Gemeinsam zu feiern genügt nicht
Wenn die Kirchen feiern, dann feiern Politik und Gesellschaft mit, auch Konfessionslose sind dabei. So war es beim Münsterturmjubiläum im Jahr 2015, so war es in diesem Jahr bei den Luther-Feierlichkeiten zu 500 Jahren Reformation. Warum sollte das bei Juden und Muslimen anders sein?
Dass die jüdische Gemeinde in Ulm einen Teil einer bedeutenden religiösen Feier ins öffentliche Leben verlegt, ist ein gutes Signal. Genauso wie es ein wichtiges Zeichen ist, dass Politiker und Spender aus der nicht-jüdischen Ulmer Gesellschaft an der Feier teilnehmen wollen. Am Sonntag erinnern die Ulmer Juden nicht nur daran, dass die Synagoge vor fünf Jahren eingeweiht worden ist. Die Gemeinde bringt auch eine neue ToraRolle ein. So etwas geschieht üblicherweise nur alle 50 Jahre. Politik und Stadtgesellschaft feiern mit.
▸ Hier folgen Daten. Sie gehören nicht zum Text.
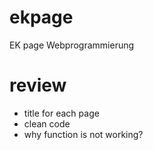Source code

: # ekpage
EK page Webprogrammierung
# review
- title for each page
- clean code
- why function is not working?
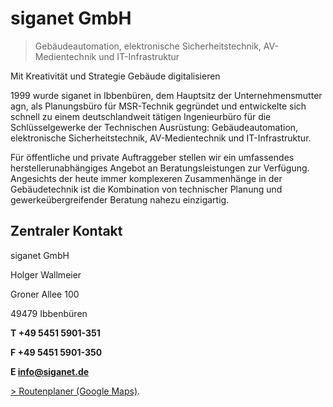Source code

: # siganet GmbH
> Gebäudeautomation, elektronische Sicherheitstechnik, AV-Medientechnik und IT-Infrastruktur

Mit Kreativität und Strategie Gebäude digitalisieren

1999 wurde siganet in Ibbenbüren, dem Hauptsitz der Unternehmensmutter agn, als Planungsbüro für MSR-Technik gegründet und entwickelte sich schnell zu einem deutschlandweit tätigen Ingenieurbüro für die Schlüsselgewerke der Technischen Ausrüstung: Gebäudeautomation, elektronische Sicherheitstechnik, AV-Medientechnik und IT-Infrastruktur.

Für öffentliche und private Auftraggeber stellen wir ein umfassendes herstellerunabhängiges Angebot an Beratungsleistungen zur Verfügung. Angesichts der heute immer komplexeren Zusammenhänge in der Gebäudetechnik ist die Kombination von technischer Planung und gewerkeübergreifender Beratung nahezu einzigartig.


## Zentraler Kontakt
siganet GmbH
 
Holger Wallmeier
 
Groner Allee 100
 
49479 Ibbenbüren


**T +49 5451 5901-351**
 
**F +49 5451 5901-350**
 
**E [info@siganet.de](mailto:info@siganet.de)**
 
[> Routenplaner (Google Maps)](https://goo.gl/maps/e3NKF8SnXAEXJbkx6).
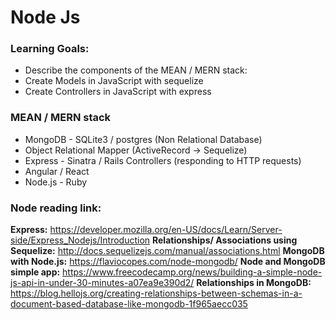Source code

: # Node Js

### Learning Goals:
* Describe the components of the MEAN / MERN stack:
* Create Models in JavaScript with sequelize
* Create Controllers in JavaScript with express

### MEAN / MERN stack

* MongoDB - SQLite3 / postgres (Non Relational Database)
* Object Relational Mapper (ActiveRecord -> Sequelize)
* Express - Sinatra / Rails Controllers (responding to HTTP requests)
* Angular / React
* Node.js - Ruby

### Node reading link:
**Express:** https://developer.mozilla.org/en-US/docs/Learn/Server-side/Express_Nodejs/Introduction 
**Relationships/ Associations using Sequelize:** http://docs.sequelizejs.com/manual/associations.html 
**MongoDB with Node.js:** https://flaviocopes.com/node-mongodb/ 
**Node and MongoDB simple app:** https://www.freecodecamp.org/news/building-a-simple-node-js-api-in-under-30-minutes-a07ea9e390d2/ 
**Relationships in MongoDB:** https://blog.hellojs.org/creating-relationships-between-schemas-in-a-document-based-database-like-mongodb-1f965aecc035 
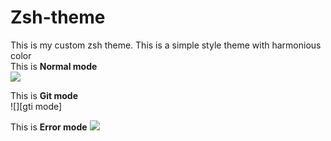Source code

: # Zsh-theme
This is my custom zsh theme.
This is a simple style theme with harmonious color  
This is **Normal mode**  
![][normal mode]

This is **Git mode**  
![][gti mode]

This is **Error mode**
![][error mode]



[normal mode]: ./assets/normal-mode.png 
[git mode]: ./assets/git-mode.png
[error mode]: ./assets/error-mode.png
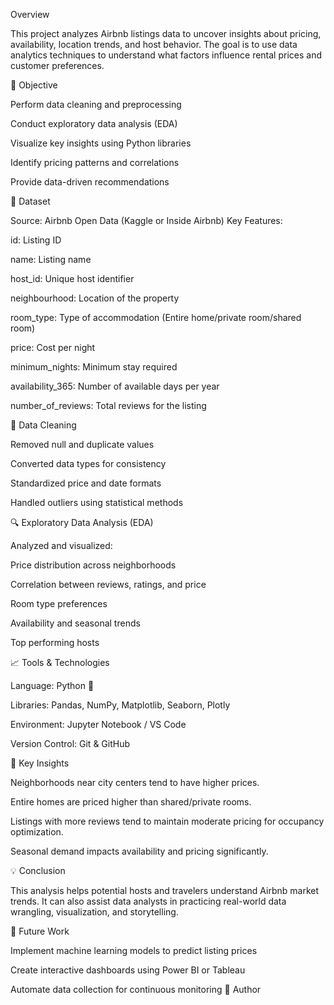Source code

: Overview

This project analyzes Airbnb listings data to uncover insights about pricing, availability, location trends, and host behavior. The goal is to use data analytics techniques to understand what factors influence rental prices and customer preferences.

🎯 Objective

Perform data cleaning and preprocessing

Conduct exploratory data analysis (EDA)

Visualize key insights using Python libraries

Identify pricing patterns and correlations

Provide data-driven recommendations

📁 Dataset

Source: Airbnb Open Data (Kaggle or Inside Airbnb)
Key Features:

id: Listing ID

name: Listing name

host_id: Unique host identifier

neighbourhood: Location of the property

room_type: Type of accommodation (Entire home/private room/shared room)

price: Cost per night

minimum_nights: Minimum stay required

availability_365: Number of available days per year

number_of_reviews: Total reviews for the listing

🧹 Data Cleaning

Removed null and duplicate values

Converted data types for consistency

Standardized price and date formats

Handled outliers using statistical methods

🔍 Exploratory Data Analysis (EDA)

Analyzed and visualized:

Price distribution across neighborhoods

Correlation between reviews, ratings, and price

Room type preferences

Availability and seasonal trends

Top performing hosts

📈 Tools & Technologies

Language: Python 🐍

Libraries: Pandas, NumPy, Matplotlib, Seaborn, Plotly

Environment: Jupyter Notebook / VS Code

Version Control: Git & GitHub

🧠 Key Insights

Neighborhoods near city centers tend to have higher prices.

Entire homes are priced higher than shared/private rooms.

Listings with more reviews tend to maintain moderate pricing for occupancy optimization.

Seasonal demand impacts availability and pricing significantly.

💡 Conclusion

This analysis helps potential hosts and travelers understand Airbnb market trends.
It can also assist data analysts in practicing real-world data wrangling, visualization, and storytelling.

🚀 Future Work

Implement machine learning models to predict listing prices

Create interactive dashboards using Power BI or Tableau

Automate data collection for continuous monitoring
🧾 Author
Die jüdische Gemeinde, deren Mitglieder vor allem in den vergangenen 25 Jahren aus Osteuropa nach Ulm kamen, ist ein fester Bestandteil des städtischen Lebens. Oder? Wie groß ist die Akzeptanz der Juden in der Gesellschaft wirklich? Es ist gerade einmal drei Monate her, da trat ein Unbekannter ein Loch in die Fassade der Synagoge. In der gleichen Nacht schlug ein Mann mit einem Metallpfosten gegen die Außenwand des Gebäudes. Die Polizei suchte mit sehr genauen Bildern aus Videoaufzeichnungen nach dem Täter. Kein Zeuge meldete sich. Niemand, der den Mann kannte oder kennen wollte. War Antisemitismus das Motiv für den Angriff? Das ist Spekulation. Doch dass es trotz der klaren Bilder keinen brauchbaren Hinweis auf den Täter gab, ist kein gutes Zeichen.
Das Miteinander der Gläubigen verschiedener Religionen und der Konfessionslosen zeigt sich nicht bloß an Festtagen wie an diesem Sonntag. Gemeinsam zu feiern genügt nicht. Das gesellschaftliche Leben in der Stadt besteht nicht aus Festakten, es zeigt sich vor allem im Alltag. Dass die Einbringung der neuen Tora-Rolle gemeinsam gefeiert wird, ist nur ein Anfang.